Et les médias chinois ?

Les médias de l'Empire du Milieu ne sont pas exempts de tout reproche non plus et il est manifeste qu'une censure est présente. Ces médias étaient les seuls à pouvoir accéder aux événements de Lhassa. Ont-ils réellement cherché à aller plus loin dans le sens critique ? Tous les rapports de la presse chinoise mentionnent "la clique du Dalaï-lama" comme auteurs des troubles. Mais ont-ils seulement cherché à savoir si le Dalaï-lama était réellement l'instigateur de ces émeutes ? Lui ont-ils laissé une chance de s'expliquer ? De même, à Lhassa, ont-ils demandé aux manifestants tibétains les raisons de leur soulèvement ? Ont-ils présenté les versions de toutes les parties concernées ? Ou n'ont-ils fourni que des informations corroborant la version officielle du gouvernement chinois ?

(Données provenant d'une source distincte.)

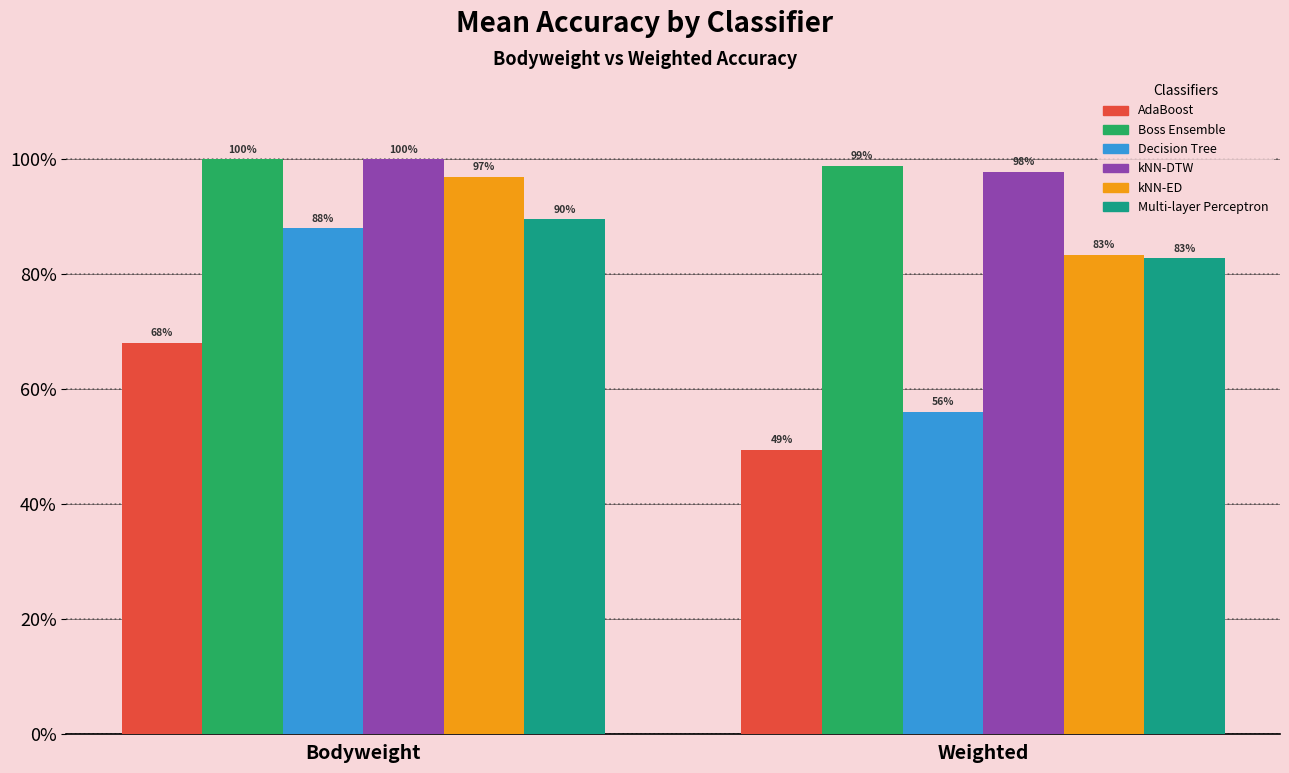

Are the bars horizontal?

No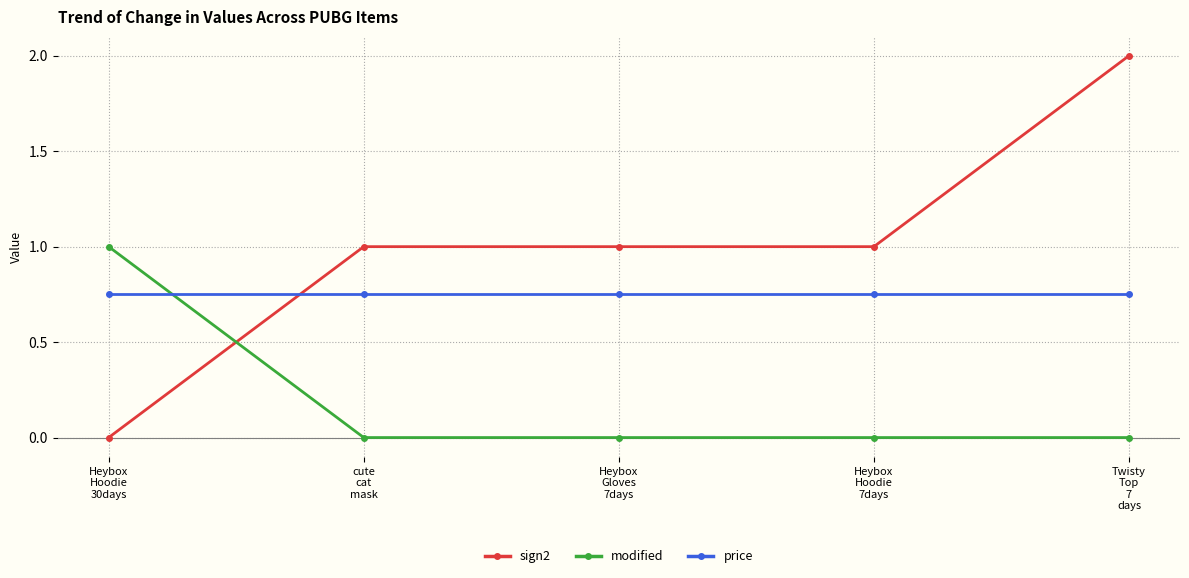

What is the sum of all modified values?

1.0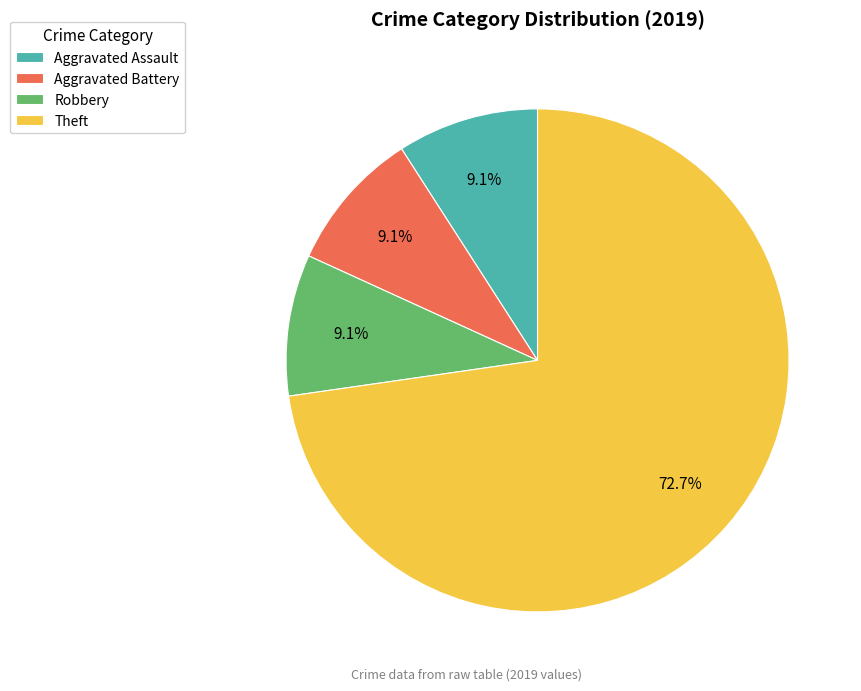

To the nearest percent, what percentage of the pie is Aggravated Assault?

9%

Depuis les émeutes du 14 mars, il est également apparu des sites internet, tel que le site anti-cnn.com que nous avons déjà mentionné plus haut dans cet article. Ce site chinois critique la manière dont les médias occidentaux ont traité l'information. Mais ce site lui-même est-il objectif, ou, fait-il, comme ceux qu'il accuse, ne présenter que sa version à lui des faits?
Et le gouvernement chinois…

Certes, depuis mercredi, Pékin a changé son fusil d'épaule, et organisé une visite du Tibet pour des journalistes étrangers, officiellement pour "leur permettre de connaître la vérité sur les émeutes", a déclaré Qin Gang, le porte-parole du ministère chinois des Affaires étrangères. Mais quelle est la pertinence de ce voyage deux semaines après le début des événements à Lhassa ? Que pourront voir ces journalistes, maintenant que les autorités ont "ramené le calme"? Ces journalistes peuvent-ils aller où bon leur semble ou doivent-ils suivre un parcours "balisé"? Une telle visite "guidée" leur permettra-t-elle de constater comment Pékin a maîtrisé les manifestants ? Quelle vérité peut ressortir de ce voyage ?
Cela aurait été plus facile d'y voire clair si la presse étrangère avait pu rester sur place afin de constater les faits par elle-même. Cela aurait évité à Pékin l'embarras de rendre des comptes. Après tout, si "casseurs" il y avait, une grande partie de l'opinion publique n'aurait pas trouvé anormal la charge de policier antiémeute comme l'a connu la France l'année dernière.
Un accès des médias étrangers aurait, de plus, permis d'éviter les dérives de désinformations auxquelles se sont peut-être livrés certains médias occidentaux. S'il y avait eu des images de Lhassa, il est probable que ces médias n'auraient pas utilisé d'autres images pour illustrer leurs sujets. Cela aurait aussi donné du crédit à Pékin sur son ouverture vers le monde et la presse, comme l'avait promis la Chine lors sa candidature pour accueillir les Jeux Olympiques.
Les médias se doivent de présenter les faits, bons ou mauvais, comme ils se sont produits. L'objectif est de montrer les choses comme le sont et de laisser l'audience se faire sa propre opinion et en tirer ses propres conclusions. Les médias, qu'ils soient chinois, occidentaux ou autres, ne devraient pas recourir à la manipulation, la censure ou la désinformation et ne pas prendre à la légère leurs responsabilités.